'''
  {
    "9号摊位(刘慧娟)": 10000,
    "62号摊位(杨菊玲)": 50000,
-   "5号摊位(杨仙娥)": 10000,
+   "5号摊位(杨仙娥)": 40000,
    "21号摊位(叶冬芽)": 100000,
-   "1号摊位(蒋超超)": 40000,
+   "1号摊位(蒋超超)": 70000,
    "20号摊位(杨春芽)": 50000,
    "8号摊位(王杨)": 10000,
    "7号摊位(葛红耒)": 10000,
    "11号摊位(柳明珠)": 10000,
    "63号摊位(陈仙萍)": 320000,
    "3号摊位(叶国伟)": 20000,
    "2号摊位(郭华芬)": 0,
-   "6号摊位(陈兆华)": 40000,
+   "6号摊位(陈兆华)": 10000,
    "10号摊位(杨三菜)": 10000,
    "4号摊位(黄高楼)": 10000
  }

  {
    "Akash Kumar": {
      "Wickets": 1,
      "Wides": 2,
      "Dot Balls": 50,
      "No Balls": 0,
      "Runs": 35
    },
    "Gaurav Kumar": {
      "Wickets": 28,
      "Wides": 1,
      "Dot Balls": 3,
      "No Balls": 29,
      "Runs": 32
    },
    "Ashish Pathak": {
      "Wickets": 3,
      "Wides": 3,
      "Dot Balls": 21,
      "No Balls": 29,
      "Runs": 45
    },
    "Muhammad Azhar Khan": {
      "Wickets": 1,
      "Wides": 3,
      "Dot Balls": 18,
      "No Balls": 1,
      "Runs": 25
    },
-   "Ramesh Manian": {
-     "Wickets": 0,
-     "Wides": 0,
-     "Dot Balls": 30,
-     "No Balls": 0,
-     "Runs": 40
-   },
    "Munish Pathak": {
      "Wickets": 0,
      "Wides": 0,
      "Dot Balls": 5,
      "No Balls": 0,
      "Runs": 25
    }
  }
'''
'''
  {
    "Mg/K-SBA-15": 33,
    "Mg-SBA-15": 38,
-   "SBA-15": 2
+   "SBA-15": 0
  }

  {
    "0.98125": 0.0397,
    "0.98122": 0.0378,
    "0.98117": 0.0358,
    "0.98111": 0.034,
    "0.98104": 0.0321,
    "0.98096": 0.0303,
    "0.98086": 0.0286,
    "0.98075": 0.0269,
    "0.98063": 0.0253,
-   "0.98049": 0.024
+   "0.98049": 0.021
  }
'''
'''
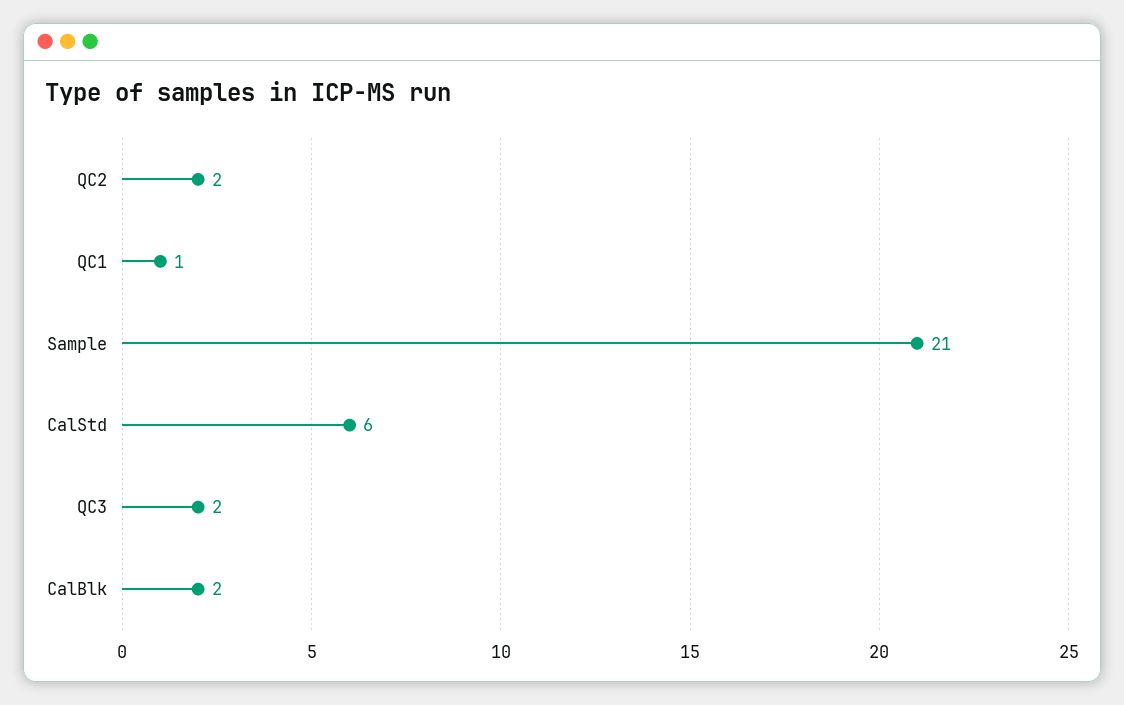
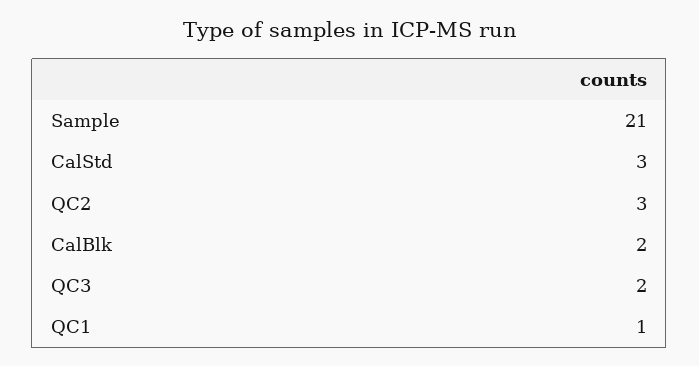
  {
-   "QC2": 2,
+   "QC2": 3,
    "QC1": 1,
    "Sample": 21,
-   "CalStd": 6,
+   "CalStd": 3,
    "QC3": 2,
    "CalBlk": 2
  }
'''
TASK TO CARRY OUT: All lines above holding the word "Wides" make up the answer; copy each one.

RESULT OF THE EXERCISE:
      "Wides": 2,
      "Wides": 1,
      "Wides": 3,
      "Wides": 3,
-     "Wides": 0,
      "Wides": 0,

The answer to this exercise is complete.